Linear and non-linear fitting of the Theis equation

(2 comments)

The Theis equation

This post is also available as a Jupyter Notebook.

The drawdown or change in hydraulic head, $s$ (a measure of the water pressure above some geodetic datum) a distance $r$ from a well at time $t$ from which water is being pumped at a constant rate, $Q$, can be modelled using the Theis equation, $$ s(r, t) = H_0 - H(r,t) = \frac{Q}{4\pi T}W(u), \quad \mathrm{where}\quad u = \frac{r^2S}{4Tt}. $$ Here $H_0$ is the hydraulic head in the absence of the well, $S$ is the aquifer storage coefficient (volume of water released per unit decrease in $H$ per unit area) and $T$ is the transmissivity (a measure of how much water is transported horizontally per unit time). The Well Function, $W(u)$ is simply the exponential integral, $E_1(u).$

In practice, it is often more convenient to use an approximation to the exponential integral: $W(u) \approx -\gamma - \ln u$ where $\gamma=0.577215664\cdots$ is the Euler-Mascheroni constant. This results in an expression for $s(r,t)$ known as the Jacob equation: $$ s(r,t) = -\frac{Q}{4\pi T}\left(\gamma + \ln u \right). $$

The following code uses scipy.special.exp1 to calculate the full Theis equation, returning $s(r,t)$ for parameters $Q$, $S$ and $T$.

import numpy as np
import matplotlib.pyplot as plt
from scipy.special import exp1

def calc_u(r, S, T, t):
    """Calculate and return the dimensionless time parameter, u."""

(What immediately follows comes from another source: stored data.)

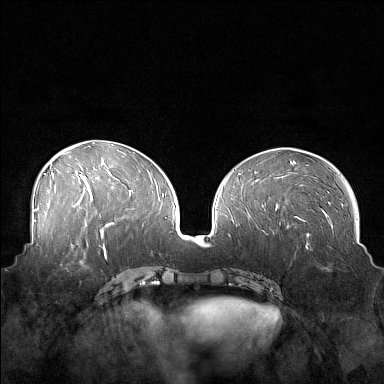
Breast MRI (dynamic contrast-enhanced), one axial slice; slice 70 of 160 in the series (ordered by position); dynamic contrast-enhanced series, time point 2 of 7 at this slice position (early post-contrast); 1.5 T; TE 1.8 ms, TR 5 ms; 1 mm slice thickness; 384 × 384 image matrix, field of view 360 × 360 mm. Female patient.
Annotated regions visible in this slice (semi-automatic segmentation, software-assisted and operator-edited):
- enhancing-tissue mask used for the functional tumour volume (all voxels passing the contrast-enhancement thresholds inside the analysis volume; usually the tumour): bounding box [x1, y1, x2, y2] px = [45, 249, 88, 272]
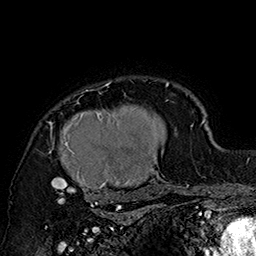
Breast MRI (dynamic contrast-enhanced), one axial slice. Position 130 of 160 along the scan axis. Cropped to one breast. Dynamic contrast-enhanced series, time point 2 of 7 at this slice position (early post-contrast). 1.5 T. TE 2.8 ms, TR 5.4 ms. 1 mm slice thickness. 256 × 256 image matrix. Female patient.
Structures marked on this image (semi-automatic segmentation, software-assisted and operator-edited):
- enhancing-tissue mask used for the functional tumour volume (all voxels passing the contrast-enhancement thresholds inside the analysis volume; usually the tumour): bounding box [x1, y1, x2, y2] px = [46, 81, 177, 205]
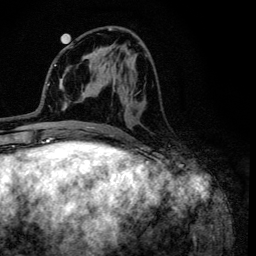
Breast MRI (dynamic contrast-enhanced), one axial slice. Slice 47 of 134 in the series (ordered by position). Cropped to one breast. Dynamic contrast-enhanced series, time point 2 of 6 at this slice position (early post-contrast). 3 T. TE 4.2 ms, TR 8.6 ms. 1.2 mm slice thickness. 256 × 256 image matrix, field of view 160 × 160 mm. Female patient.
Outlined on this slice (semi-automatically segmented with operator editing):
- enhancing-tissue mask used for the functional tumour volume (all voxels passing the contrast-enhancement thresholds inside the analysis volume; usually the tumour): bounding box (x1, y1, x2, y2) in pixels: (97, 28, 148, 91)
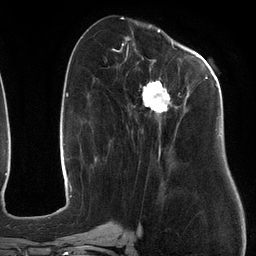
Breast MRI (dynamic contrast-enhanced), one axial slice. Slice 53 of 134 in the series (ordered by position). Cropped to one breast. Dynamic contrast-enhanced series, time point 2 of 6 at this slice position (early post-contrast). 3 T. TE 2.7 ms, TR 6.5 ms. 1.2 mm slice thickness. 256 × 256 image matrix, field of view 200 × 200 mm. Female patient.
Outlined on this slice (semi-automatic segmentation, software-assisted and operator-edited):
- enhancing-tissue mask used for the functional tumour volume (all voxels passing the contrast-enhancement thresholds inside the analysis volume; usually the tumour): bounding box <111,47,217,164> (left, top, right, bottom; pixels)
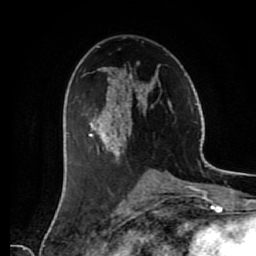
Breast MRI (dynamic contrast-enhanced), one axial slice. Slice 35 of 80 in the series (ordered by position). Cropped to one breast. Dynamic contrast-enhanced series, time point 2 of 7 at this slice position (early post-contrast). 1.5 T. TE 2.6 ms, TR 5.6 ms. 2 mm slice thickness. 256 × 256 image matrix, field of view 160 × 160 mm. Female patient.
Outlined on this slice (semi-automatic segmentation, software-assisted and operator-edited):
- enhancing-tissue mask used for the functional tumour volume (all voxels passing the contrast-enhancement thresholds inside the analysis volume; usually the tumour): bounding box <86,65,172,159> (left, top, right, bottom; pixels)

    return r**2 * S / 4 / T / t

def theis_drawdown(t, S, T, Q, r):
    """Calculate and return the drawdown s(r,t) for parameters S, T.

    This version uses the Theis equation, s(r,t) = Q * W(u) / (4.pi.T),
    where W(u) is the Well function for u = Sr^2 / (4Tt).
    S is the aquifer storage coefficient,
    T is the transmissivity (m2/day),
    r is the distance from the well (m), and
    Q is the pumping rate (m3/day).

    """

    u = calc_u(r, S, T, t)
    s_theis = Q/4/np.pi/T * exp1(u)
    return s_theis

Let's simulate a curve for $s(t)$ for a fixed distance from the well, $r=25\;\mathrm{m}$, and pumping rate $Q = 2000\;\mathrm{m^3/day}$ for a well with parameters $S = 0.0003$ and $T = 1000\;\mathrm{m^2/day}$. We'll add a bit of synthetic normally-distributed noise.

Q = 2000        # Pumping rate from well (m3/day)
r = 10          # Distance from well (m)

# Time grid, days.
t = np.array([1, 2, 4, 8, 12, 16, 20, 30, 40, 50, 60, 70, 80, 90, 100])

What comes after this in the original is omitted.